_WHAT TO PRODUCE_
Copy out every line of the rows below word for word, leaving out the pictures.

[Stored items from a collection]

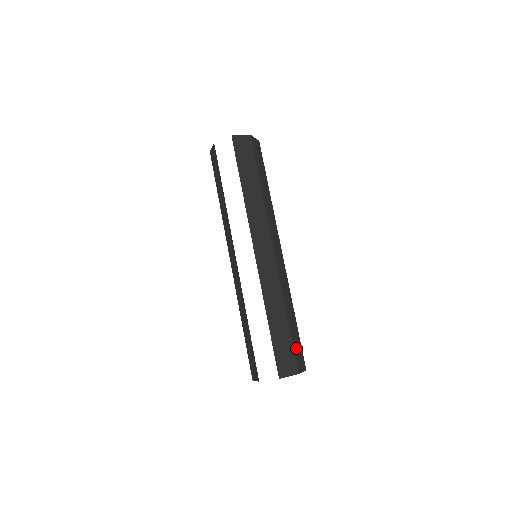
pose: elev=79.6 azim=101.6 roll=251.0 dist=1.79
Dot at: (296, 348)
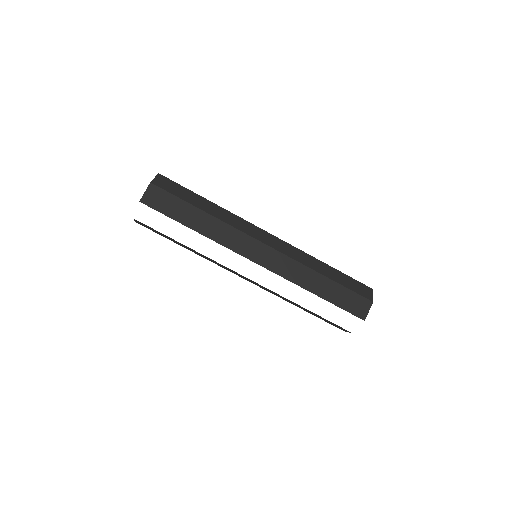
Dot at: (353, 287)
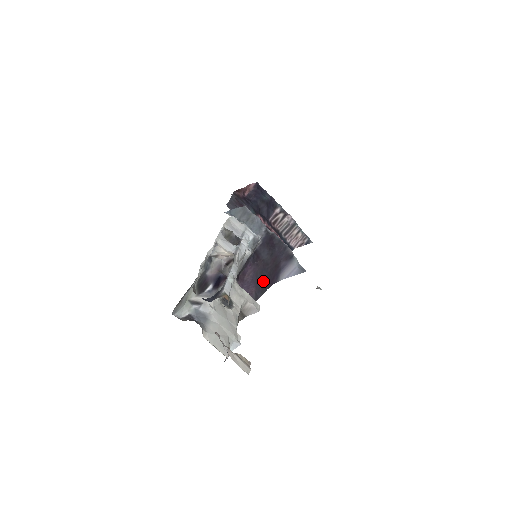
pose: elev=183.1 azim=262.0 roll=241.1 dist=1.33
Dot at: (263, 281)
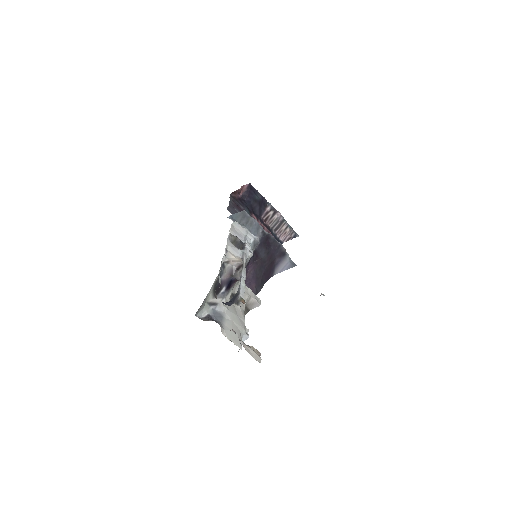
Dot at: (261, 277)
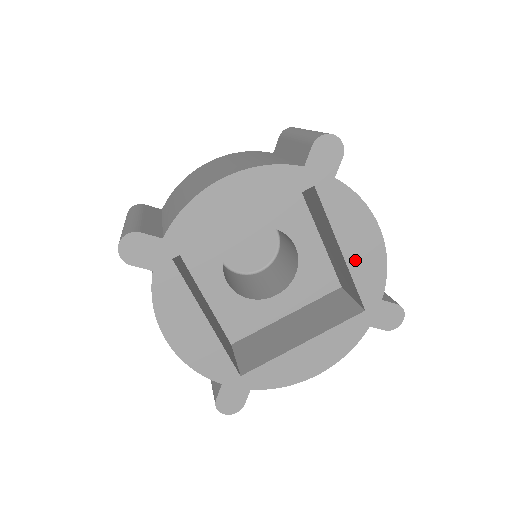
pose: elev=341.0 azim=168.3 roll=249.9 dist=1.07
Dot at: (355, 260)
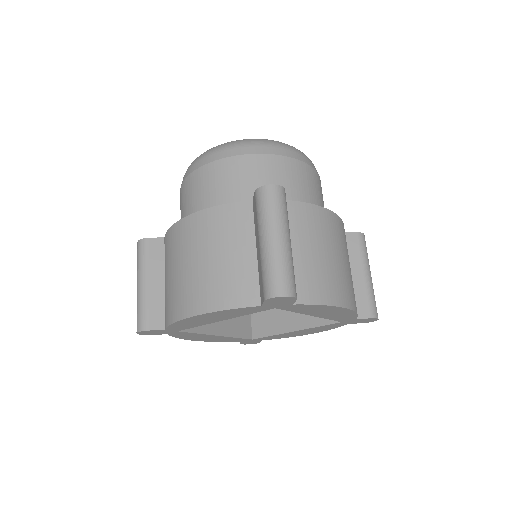
Dot at: (326, 316)
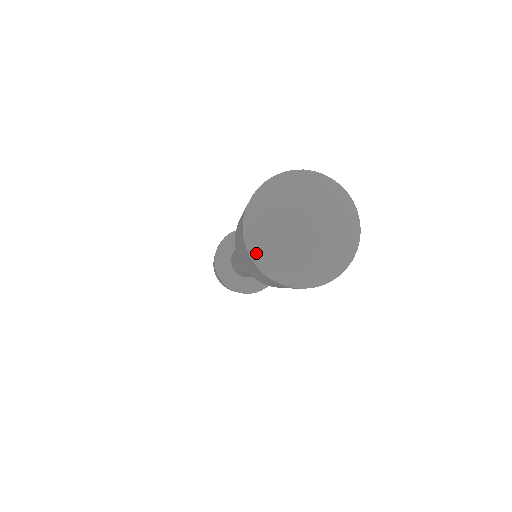
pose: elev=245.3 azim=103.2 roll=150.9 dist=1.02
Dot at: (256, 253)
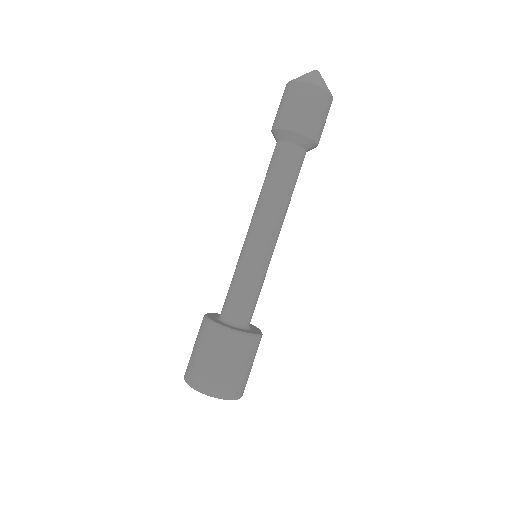
Dot at: (293, 80)
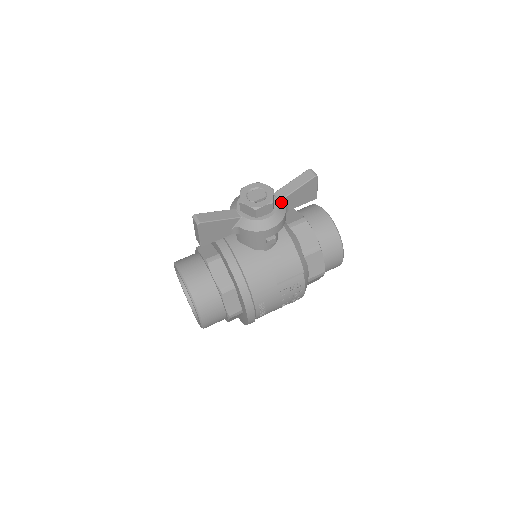
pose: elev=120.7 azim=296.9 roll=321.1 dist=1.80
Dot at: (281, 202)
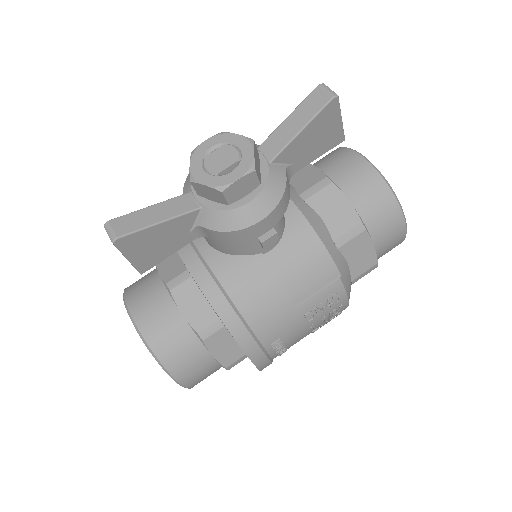
Dot at: (275, 162)
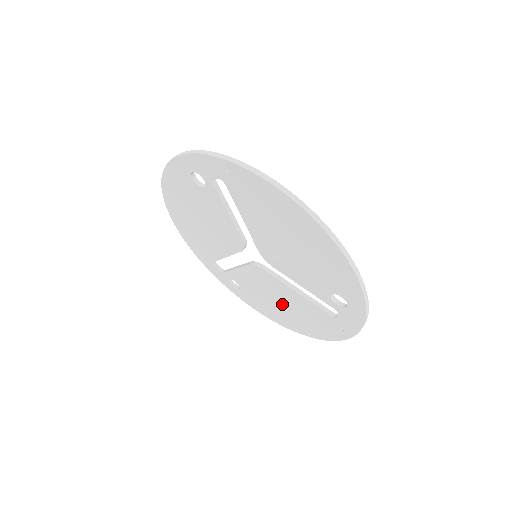
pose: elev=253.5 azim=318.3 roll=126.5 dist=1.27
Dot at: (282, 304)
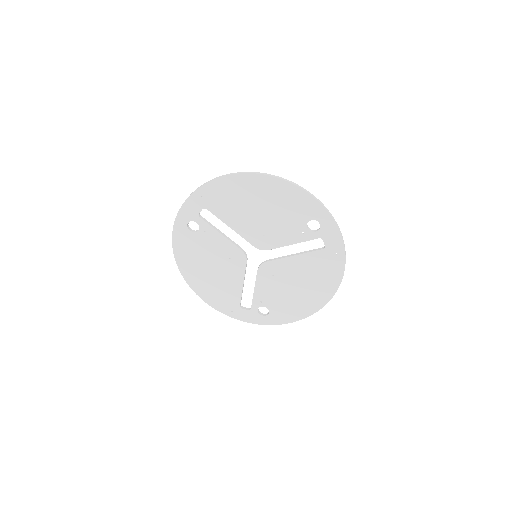
Dot at: (297, 285)
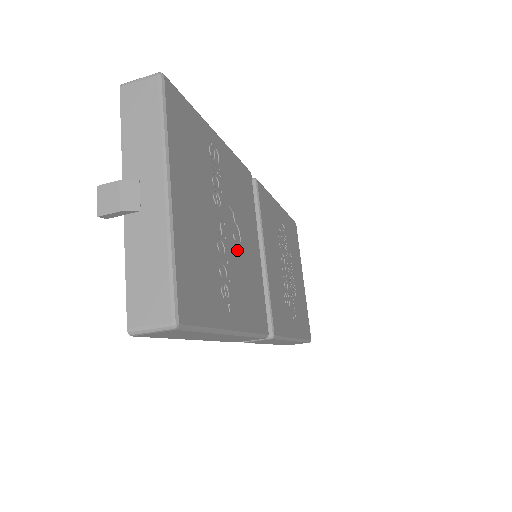
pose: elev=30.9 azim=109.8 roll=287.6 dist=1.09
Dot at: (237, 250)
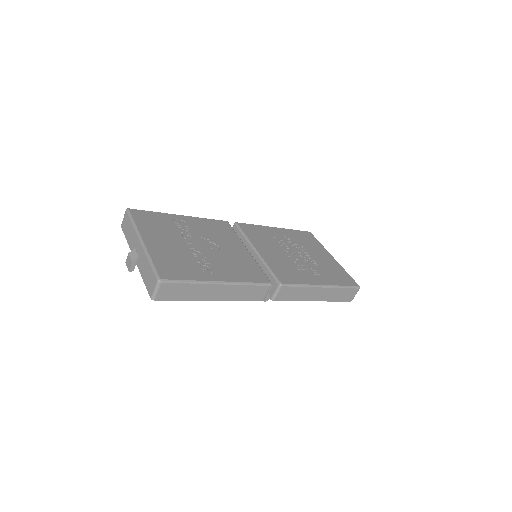
Dot at: (216, 252)
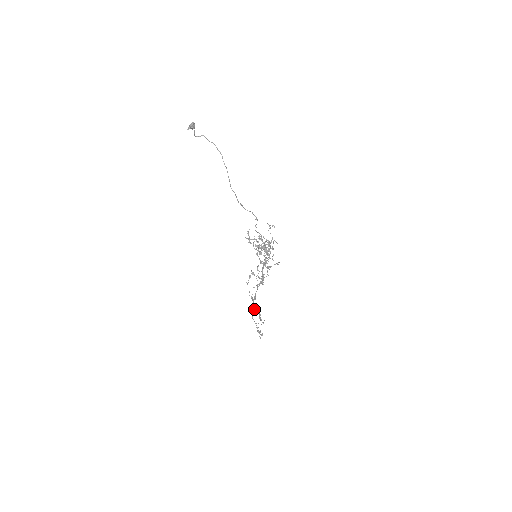
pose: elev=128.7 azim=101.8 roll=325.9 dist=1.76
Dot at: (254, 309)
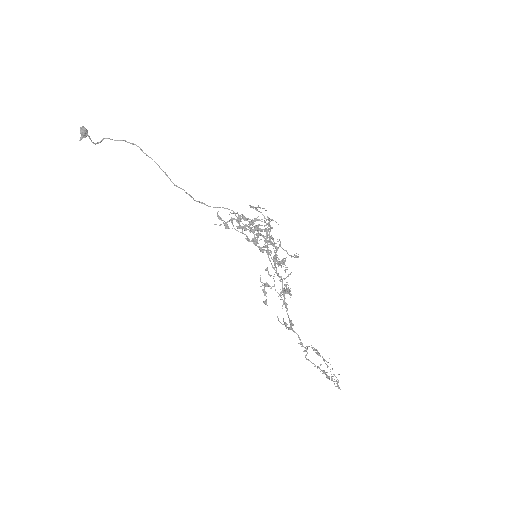
Dot at: (301, 343)
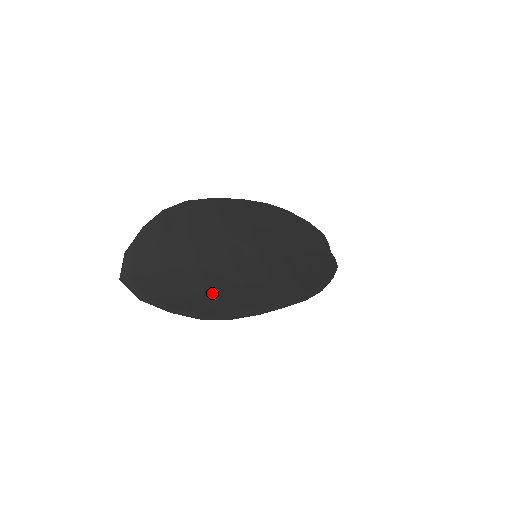
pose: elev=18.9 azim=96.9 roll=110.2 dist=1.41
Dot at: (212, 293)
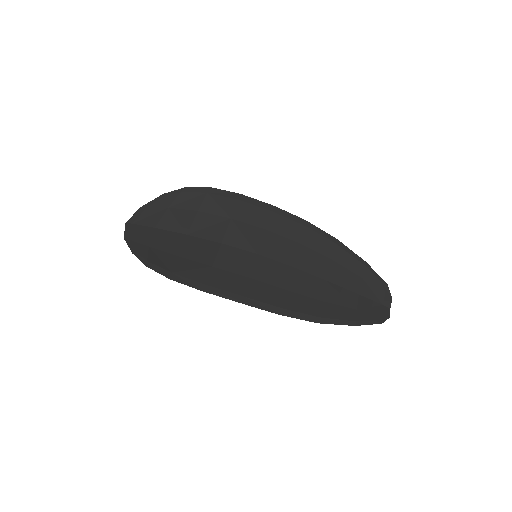
Dot at: (178, 257)
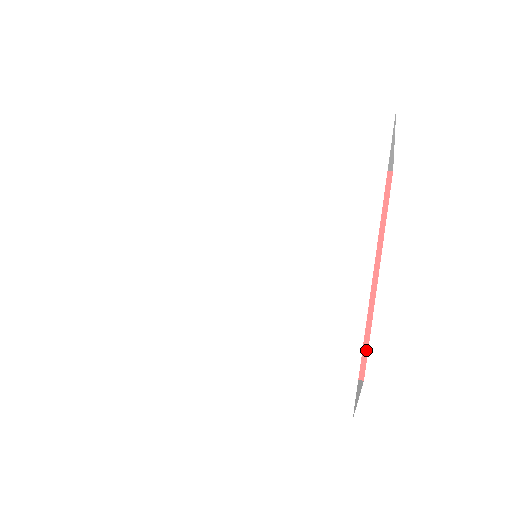
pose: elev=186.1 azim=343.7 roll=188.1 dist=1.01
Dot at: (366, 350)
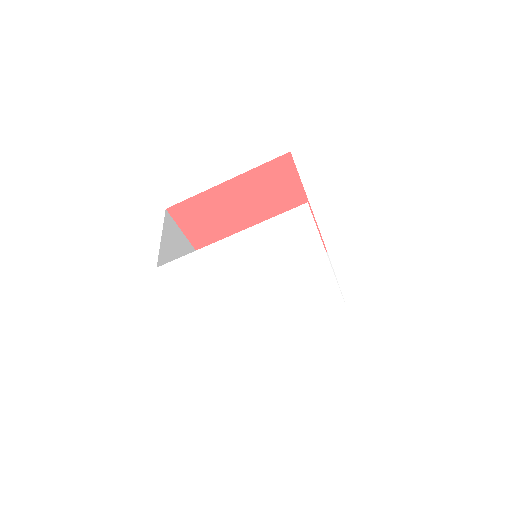
Dot at: (322, 240)
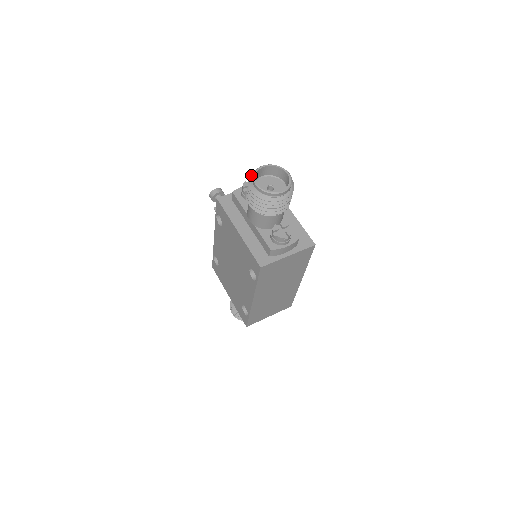
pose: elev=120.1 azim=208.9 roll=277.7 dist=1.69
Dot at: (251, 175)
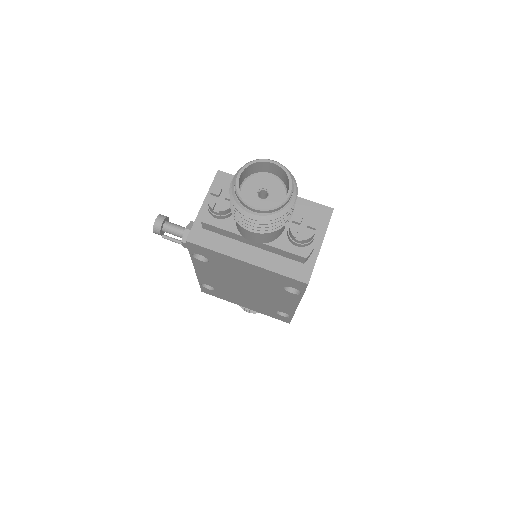
Dot at: (230, 197)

_OUTPUT OF THE EXERCISE_
pose: elev=79.6 azim=101.6 roll=251.0 dist=1.79
Dot at: (296, 348)
Dot at: (353, 287)
pose: elev=183.1 azim=262.0 roll=241.1 dist=1.33
Dot at: (263, 281)
Dot at: (261, 277)
pose: elev=341.0 azim=168.3 roll=249.9 dist=1.07
Dot at: (355, 260)
Dot at: (326, 316)
pose: elev=245.3 azim=103.2 roll=150.9 dist=1.02
Dot at: (256, 253)
Dot at: (293, 80)
pose: elev=120.7 azim=296.9 roll=321.1 dist=1.80
Dot at: (281, 202)
Dot at: (275, 162)
pose: elev=253.5 azim=318.3 roll=126.5 dist=1.27
Dot at: (282, 304)
Dot at: (297, 285)
pose: elev=30.9 azim=109.8 roll=287.6 dist=1.09
Dot at: (237, 250)
Dot at: (216, 252)
pose: elev=128.7 azim=101.8 roll=325.9 dist=1.76
Dot at: (254, 309)
Dot at: (301, 343)
pose: elev=18.9 azim=96.9 roll=110.2 dist=1.41
Dot at: (212, 293)
Dot at: (178, 257)
pose: elev=186.1 azim=343.7 roll=188.1 dist=1.01
Dot at: (366, 350)
Dot at: (322, 240)
pose: elev=120.1 azim=208.9 roll=277.7 dist=1.69
Dot at: (251, 175)
Dot at: (230, 197)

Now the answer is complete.